Катсуне двигался через самый темный участок коридора на всей станции. Здесь нет датчиков, мониторов и ламп дежурного освещения. Неделю назад это место освещалось падающим из «Купола» светом. Сейчас все семь обзорных иллюминаторов модуля были закрыты внешними заслонками, датчики и лампы освещения убраны. Это сделал Катсуне. На следующий день после Катастрофы. Свой личный мемориал скорби.

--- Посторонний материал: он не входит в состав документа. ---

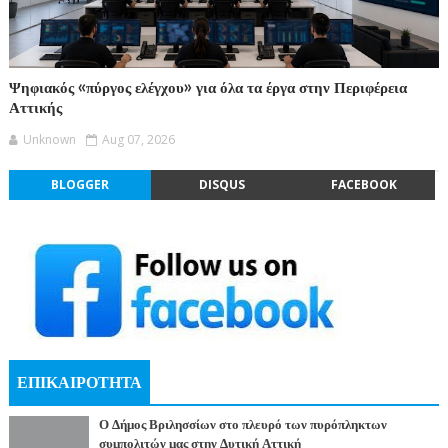
Ψηφιακός «πύργος ελέγχου» για όλα τα έργα στην Περιφέρεια
Αττικής
Unknown
Aug 07, 2026
BLOGGER
DISQUS
FACEBOOK
ΕΠΙΚΑΙΡΟΤΗΤΑ
Ο Δήμος Βριλησσίων στο πλευρό των πυρόπληκτων
συμπολιτών μας στην Δυτική Αττική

Восемь дней назад он парил над несущейся под ним Землей, держа в руках фотоаппарат. Он ждал. Еще несколько минут, и Токио будет прямо под ним. Он обещал своим друзьям фотографию с орбиты. Легкая улыбка, далекие голоса друзей, которых в последний раз он видел на присланном к его Дню Рождения видео и… и медленно растущее на месте Токио облако в виде огромного гриба. Все, что он смог тогда сделать – позвать Андрея, который работал в соседнем модуле.
Следующие пять часов стали самыми страшными за всю его жизнь. За три оборота станции вокруг Земли экипаж стал свидетелем ужасной ядерной войны, уничтожившей цивилизацию на Земле. Китай, США, Япония, Россия – страшные ядерные грибы вырастали по всей планете. За эти пять часов они едва обменялись несколькими словами друг с другом – каждый переживал трагедию наедине с самим собой.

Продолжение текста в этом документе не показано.